The sun blazed red bouncing off the apartment walls to wake us on our second day in Monterrey. We got lost (again) on the way to Annabelle’s apartment, continuing our tour of the city’s back streets.
Annabelle’s mom Sandy met us outside the building and showed us in. Annabelle zipped around the apartment, silently showing off her favorite toys. She arranged her crayons carefully on the floor, not one to have anything out of its place. But impulsivity overcame her desire for precision at times, like when she hastily colored to discover a hidden picture—a reminder that this little whirlwind is only 4 years old.
Annabelle appears like any other girl her age; you’d never even know she had DIPG from looking at her. Having her outward appearance remain untouched might give her parents a measure of calm. At the same time, they live with the knowledge of what can’t be seen on her face—watching, waiting for any small change that could mean her tumor is progressing. “I live every day thinking: What’s going to happen tomorrow?” Sandy says.
Annabelle was diagnosed with DIPG less than a month before her 3rd birthday. Her parents noticed that she was walking differently, wobbling from side-to-side and leaning forward. She also initiated a new bedtime routine of screaming and rubbing her eyes uncontrollably.
They were living in Vietnam at the time, and Annabelle’s first MRI was inconclusive, so they flew to Australia for an emergency follow up scan, which showed a tumor in her brainstem. The medical care in Australia was par for the course for DIPG treatment: radiation, and wait for the inevitable. Annabelle completed 30 rounds of radiation, and then the family returned to Vietnam, where Annabelle’s father Trung took a job with the family business.
Unlike her peers, Annabelle hasn’t started school, leaving her feeling left out and mom ashamed to admit she’s envious of the parents who proudly show off their children’s kindergarten photos.
While living in Vietnam, Annabelle was treated using acupuncture, Chinese medicine, and qigong. She’d been faring quite well, until a routine scan in May showed that Annabelle was in progression.
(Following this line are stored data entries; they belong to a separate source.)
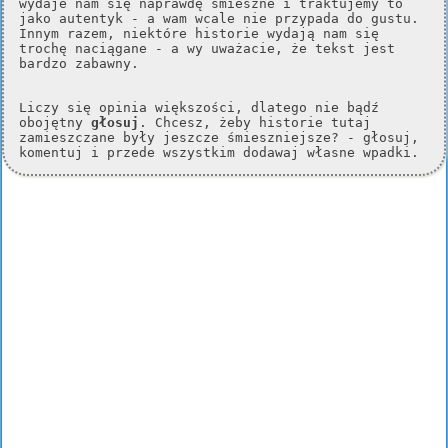
wydaje nam się naprawdę śmieszne i traktujemy to
jako autentyk - a wam wcale nie przypada do gustu.
Innym razem, niektóre historie wydają nam się
trochę naciągane - a wy uważacie, że tekst jest
bardzo zabawny.
Liczy się opinia większości, dlatego nie bądź
obojętny
głosuj
. Chcesz, żeby historie tutaj
zamieszczane były jeszcze śmieszniejsze? - głosuj,
komentuj i przede wszystkim dodawaj własne wpadki.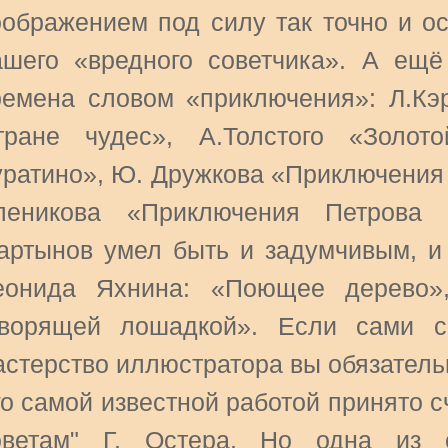
оображением под силу так точно и о
ашего «вредного советчика». А ещ
ремена словом «приключения»: Л.К
тране чудес», А.Толстого «Золот
уратино», Ю. Дружкова «Приключения
леникова «Приключения Петрова 
артынов умел быть и задумчивым, и 
еонида Яхнина: «Поющее дерево»,
оворящей лошадкой». Если сами с
астерство иллюстратора вы обязательн
го самой известной работой принято 
оветам" Г. Остера. Но одна из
At this point, Sandy and Trung sought out other options.
They learned about Mexico the way a lot of other families have—through social media. After selling most of their belongings to afford the first treatments, Sandy brought Annabelle to Monterrey, leaving Trung and Annabelle’s 2-year-old sister Alyssa behind. They arrived in Mexico on May 22nd, and Annabelle had had two IA treatments and one immunotherapy at the time we visited with them.
It’s hard to look at this vital child and imagine her undergoing treatment for brain cancer, but that is her normal—the everyday fear of blood draws and anesthesia masks and waking up confused and in pain. These experiences spanning half of her life have imprinted on Annabelle’s mind, coalescing to form her childhood.
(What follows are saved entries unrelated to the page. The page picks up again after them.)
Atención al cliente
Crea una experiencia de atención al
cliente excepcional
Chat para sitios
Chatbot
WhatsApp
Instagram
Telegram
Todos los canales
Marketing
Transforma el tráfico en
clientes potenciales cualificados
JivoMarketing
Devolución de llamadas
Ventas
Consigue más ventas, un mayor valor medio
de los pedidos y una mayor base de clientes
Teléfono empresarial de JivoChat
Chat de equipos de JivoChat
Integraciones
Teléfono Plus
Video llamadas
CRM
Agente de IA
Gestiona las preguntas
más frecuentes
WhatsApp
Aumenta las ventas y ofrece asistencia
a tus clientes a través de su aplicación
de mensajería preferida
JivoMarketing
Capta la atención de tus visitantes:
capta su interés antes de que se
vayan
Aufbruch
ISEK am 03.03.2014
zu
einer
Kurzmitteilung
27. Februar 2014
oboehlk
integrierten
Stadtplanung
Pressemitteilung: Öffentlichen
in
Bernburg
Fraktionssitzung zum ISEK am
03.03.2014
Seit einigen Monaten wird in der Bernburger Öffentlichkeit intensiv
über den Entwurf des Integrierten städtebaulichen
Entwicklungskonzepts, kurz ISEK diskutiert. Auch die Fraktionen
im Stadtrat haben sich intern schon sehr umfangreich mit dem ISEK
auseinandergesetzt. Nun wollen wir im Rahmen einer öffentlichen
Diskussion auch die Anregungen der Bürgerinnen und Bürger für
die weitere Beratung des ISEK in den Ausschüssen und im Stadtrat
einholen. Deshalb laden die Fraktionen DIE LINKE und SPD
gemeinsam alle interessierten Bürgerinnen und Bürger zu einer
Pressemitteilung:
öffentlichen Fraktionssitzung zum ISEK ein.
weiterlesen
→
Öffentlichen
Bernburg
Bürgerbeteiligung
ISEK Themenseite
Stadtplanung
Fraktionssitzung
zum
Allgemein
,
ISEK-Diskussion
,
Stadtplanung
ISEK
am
It’s also her parents’ normal—an unremitting trauma that cuts again every time she stumbles or slurs a word when sleepy.
Though Annabelle’s tumor has only shrunk by a small percentage since starting treatment, it shows less contrast, meaning that the cancer cells aren’t as active. This might not seem like a big deal, but this tumor grows aggressively, sometimes killing children in a matter of days to months after diagnosis. So anything that helps slow it down, makes it less active, and shrinks it even minimally is cause for celebration.
But living away from the rest of her family is hard, both on mom and Annabelle. Sandy’s nervous to let Annabelle out of her sight without Trung around, which makes even taking a shower a nerve wracking event, and Annabelle misses her little sister sorely. Truly, half of their hearts are missing.
Besides living with headaches and having an occasional bloody nose, Annabelle doesn’t know she’s sick, though Alyssa seemed to pick up on the seriousness of the situation without being told. Once quick to engage in a battle over a toy, Sandy says that Annabelle’s younger sister now lets Annabelle have her way, and she’ll rub Annabelle’s head when it hurts.
DIPG: The thief that robs children of their lives and siblings of their innocence.
But thanks to the treatment she’s receiving, Annabelle is still a mighty force, with big aspirations of becoming a Super Power Girl. Despite the sweltering Monterrey heat, Annabelle sprinted circles around us for hours, only asking once or twice to be carried. No longer shy, she laid her chubby hand in Lily’s, played that her squishy toy was alive, and infected us with her bubbly laughter.
While being photographed, Annabelle sometimes bolted from the lens, or covered it, depending on its proximity. While these things might frustrate the parent of a healthy child, a cancer mom takes comfort in (and is grateful for) the ordinary, sometimes annoying moments of childhood. They mean she has fight left in her.